One of the reasons that iCal is so popular is that it’s so easy to see what’s going on. Even with multiple calendars, a quick glance at iCal gives you what you need to know. Your schedule for the day, week, or month.
Wouldn’t it be cool to have a task timer attached to iCal so you can track your time on specific projects? There’s an easy and inexpensive way to do just that. And it’s easy to use.
iCal, Meet Minco
iCal is the Mac utility that most of us know how to use. Managing a to-do list is a snap. Scheduling is simple. Even managing multiple calendars is a no-brainer (though sometimes I forget which color is associated with which calendar).
Minco is a Mac time tracker that connects to iCal.
Think about that for a moment. Imagine a timer which tracks your tasks using iCal.
That’s it. iCal does the work of listing all the tasks we have through the course of the day. Schedule tasks as time elements. Minco tracks the time in an elegant and powerful database that pulls data from iCal.
Time Track Workflow
I don’t care for the term workflow. But tracking my time is acceptable verbiage. Minco tracks my time. All I have to do is keep an accurate schedule in iCal.
While I use iCal (because it’s on both my Mac and my iPhone and integrates nicely to both via MobileMe), any other Mac utility which connects tasks and schedules to iCal will work, too.
Forget the formal workflow. Consider these basic steps. You need to schedule some work and create a To Do (most of my incoming work comes via the phone or email).
iCal does what it does best. It holds your tasks in a schedule, and lets you track To-Do items. Once you place an entry into iCal, Minco goes to work. Click to Minco and select the task, then do the work.
That starts Minco’s logging process which then matches your scheduled tasks to the amount of time you actually use to accomplish the task. The cool thing about this process (not workflow) is that it’s all visual. What you see in iCal requires only a click to get started.
But wait. There’s more. Unfortunately, it’s not more simple. It’s more as in think-before-you-click.
Behind the scenes, Minco is really a database, logging and storing all the time you spend on specific tasks and projects. Databases can be complicated little beasts, but the information they have is what you’re after.

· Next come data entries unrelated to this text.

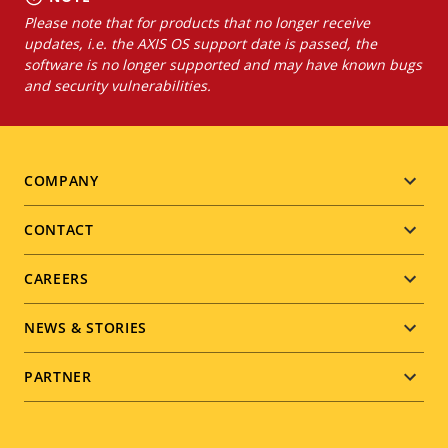
Please note that for products that no longer receive
updates, i.e. the AXIS OS support date is passed, the
software is no longer supported and may have known bugs
and security vulnerabilities.
Footer
COMPANY
menu
CONTACT
CAREERS
NEWS & STORIES
PARTNER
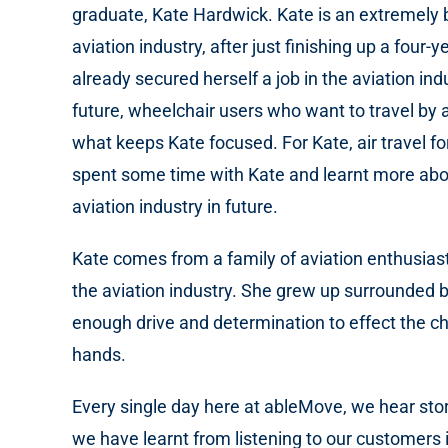
graduate, Kate Hardwick. Kate is an extremely 
aviation industry, after just finishing up a f
already secured herself a job in the aviation in
future, wheelchair users who want to travel by ai
what keeps Kate focused. For Kate, air travel f
spent some time with Kate and learnt more abou
aviation industry in future.
Kate comes from a family of aviation enthusiast
the aviation industry. She grew up surrounded b
enough drive and determination to effect the 
hands.
Every single day here at ableMove, we hear stor
we have learnt from listening to our customers is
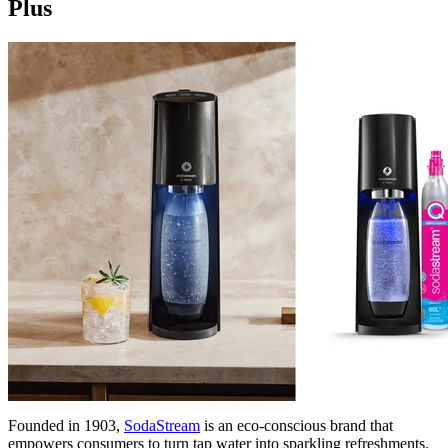
Plus
Founded in 1903,
SodaStream
is an eco-conscious brand that
empowers consumers to turn tap water into sparkling refreshments.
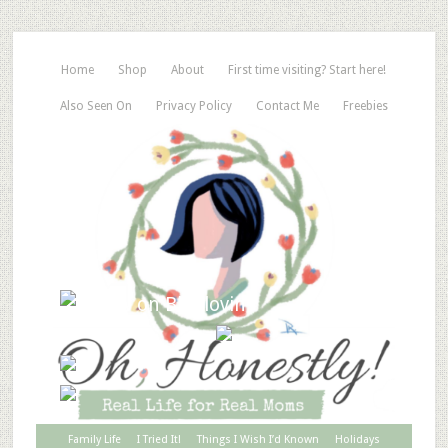
Home
Shop
About
First time visiting? Start here!
Also Seen On
Privacy Policy
Contact Me
Freebies
Family Life
I Tried It!
Things I Wish I’d Known
Holidays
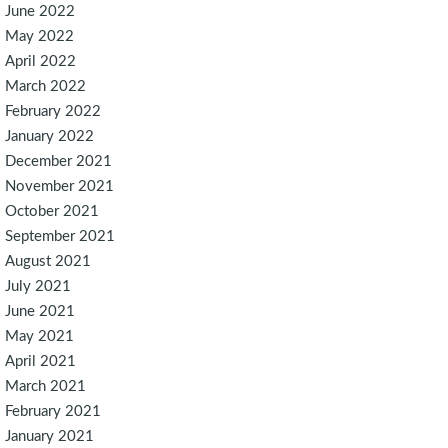
June 2022
May 2022
April 2022
March 2022
February 2022
January 2022
December 2021
November 2021
October 2021
September 2021
August 2021
July 2021
June 2021
May 2021
April 2021
March 2021
February 2021
January 2021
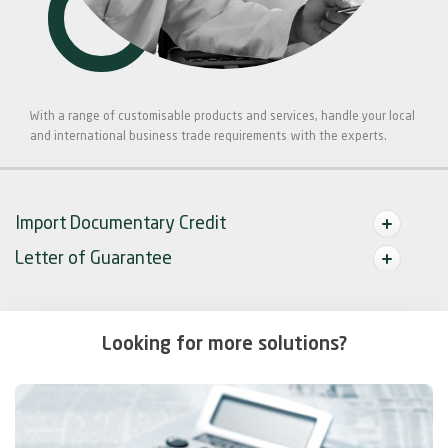
With a range of customisable products and services, handle your local
and international business trade requirements with the experts.
Import Documentary Credit
Letter of Guarantee
Looking for more solutions?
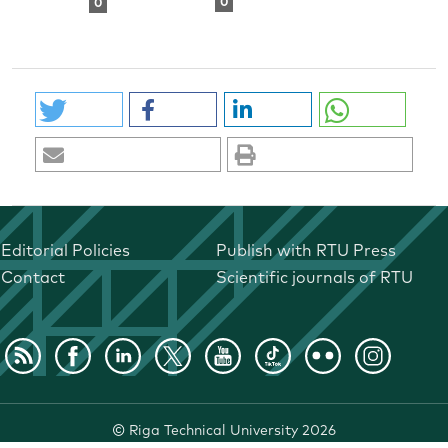
0
0
Editorial Policies
Publish with RTU Press
Contact
Scientific journals of RTU
©
Riga Technical University
2026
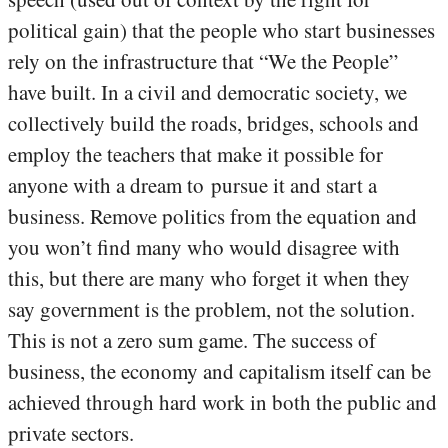
political gain) that the people who start businesses
rely on the infrastructure that “We the People”
have built. In a civil and democratic society, we
collectively build the roads, bridges, schools and
employ the teachers that make it possible for
anyone with a dream to pursue it and start a
business. Remove politics from the equation and
you won’t find many who would disagree with
this, but there are many who forget it when they
say government is the problem, not the solution.
This is not a zero sum game. The success of
business, the economy and capitalism itself can be
achieved through hard work in both the public and
private sectors.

Minco makes it easy to assign an hourly rate or value to specific tasks or projects.
What’s the next step. An invoice. Tracking your time is nice, but tracking it so you can bill someone to pay you for your time is the American way.
And this is where it gets complicated. Minco is so simple and elegant to use as an iCal task timer, but more problematic when it comes to creating an invoice. You need an invoicing app for that, but Minco does spit out the appropriate data.
It’s just that Minco went from being useful and fun to complicated and I didn’t even have to click. Many invoicing apps for the Mac already have a task timer built in, so the problem that Minco doesn’t solve is solved by an app that also solves what Minco solves.
That sentence is too long, right? Regardless, for what it does, Minco is a steal at $15 but would be worth more with a better way to invoice.